Forward by Flemming Holm
I have read somewhere that people should not write their memoirs until they have reached the age of eighty. But waiting that long may be fatal – to the memoirs.
I began to research my ancestry in earnest in the 1960s when I was in my late thirties, and wrote my first draft soon afterward. I typed it on Gestetner stencils and made a number of copies. Then I laid the matter on the shelf until my trip to Denmark in 1980, when in addition to quizzing some of my cousins I visited the archives in Copenhagen and Odense and found the baptismal records of a number of my ancestors. After my retirement in 1991 I bought a computer and started writing again.
The basic material concerning events and people in Denmark came over the years from my parents, with more detailed information in 1984-88 while we were living together in Dartmouth. Other information was supplied by my aunts Ester Johansen and Emilie Lindblad.
Correspondence with relatives in Denmark helped a great deal. In 1953 my cousin Birthe (Pedersen) Munk sent me the names, birthdates, etc., of the descendants of our grandparents Christian and Anna (Larsen) Holm. A second cousin of my mother’s, Anker Berentsen of Fåborg, wrote me concerning the Birkholm and Berentsen families. Later Nelly Koefoed-Larsen, Hans Conrad Holm and Niels Pedersen (son of my cousin Rigmor) gave me valuable information. Niels provided a number of newspaper clippings and other accounts dealing with the Listed Murderer. Rune Holm, son of my cousin Arne, lives in south Fyn and had sailed around Birkholm; he sent me an article on the little island.
The Library in Rønne sent me details concerning the Holm and Larsen ancestors and photocopies of documents relating to my great-grandfather H. P. Holm and his second marriage. The Library in Marstal connected the Birkholm family with the Island of that name. Various books about Denmark and particularly Bornholm, and an article about Birkholm in Familie Journalen provided background information. Some items were confirmed and amplified by the records of the Latter Day Saints (Mormons).
I wish I had visited Landsarkivet in Viborg when I was in Denmark. I might have learned more about the Sodborg and Povlsen ancestors. The Sodborgs, being landowners, would be more easily researched than most; they probably kept the same surname for centuries.
Later chapters consist largely of my own recollections.
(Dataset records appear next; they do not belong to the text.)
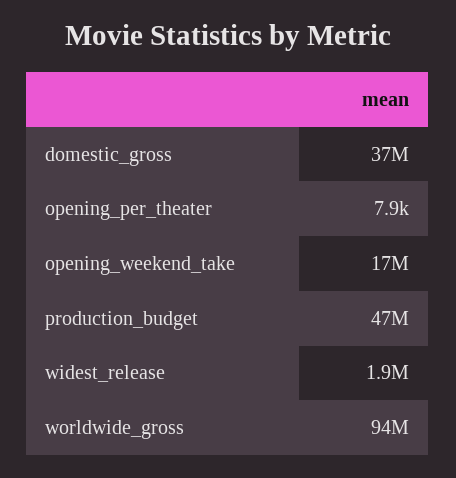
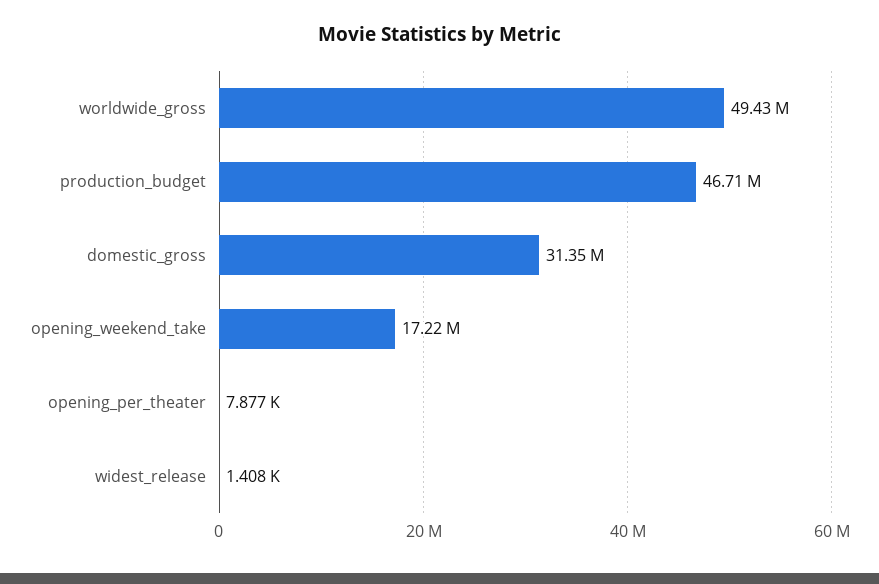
  {
-   "domestic_gross": 37000000,
+   "domestic_gross": 31350000,
    "opening_per_theater": 7877,
    "opening_weekend_take": 17220000,
    "production_budget": 46710000,
-   "widest_release": 1900000,
+   "widest_release": 1408,
-   "worldwide_gross": 94000000
+   "worldwide_gross": 49430000
  }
Some of it has been checked by my children, and Heather especially has helped with wording and accuracy.
My search has been in the nature of a pilgrimage. I spent the first three years of my life in Denmark, nearly all of it on the Island of Bornholm, surrounded by my father’s relatives, in a family womb or cocoon. Then I was wrenched into the uncertainty and strangeness of a large ship and of a new land where the people spoke a mysterious language and where my parents were trying to find their way through the unknown. I must have sensed particularly my mother’s trepidation and loss of security. The memories of Bornholm were just below the level of consciousness.
My research has been an attempt to recapture something of that Eden and with it some long-lost clues as to my identity. A second motive has been a desire to better understand my parents. In the third place I have wanted to provide some answers to questions that might be asked by my children and other family members.
No doubt some of the information is inaccurate, my memory faulty, and some of my interpretations mistaken. But this is the way I see it.
This is being published in a limited edition, and is intended for family and friends and not for general circulation.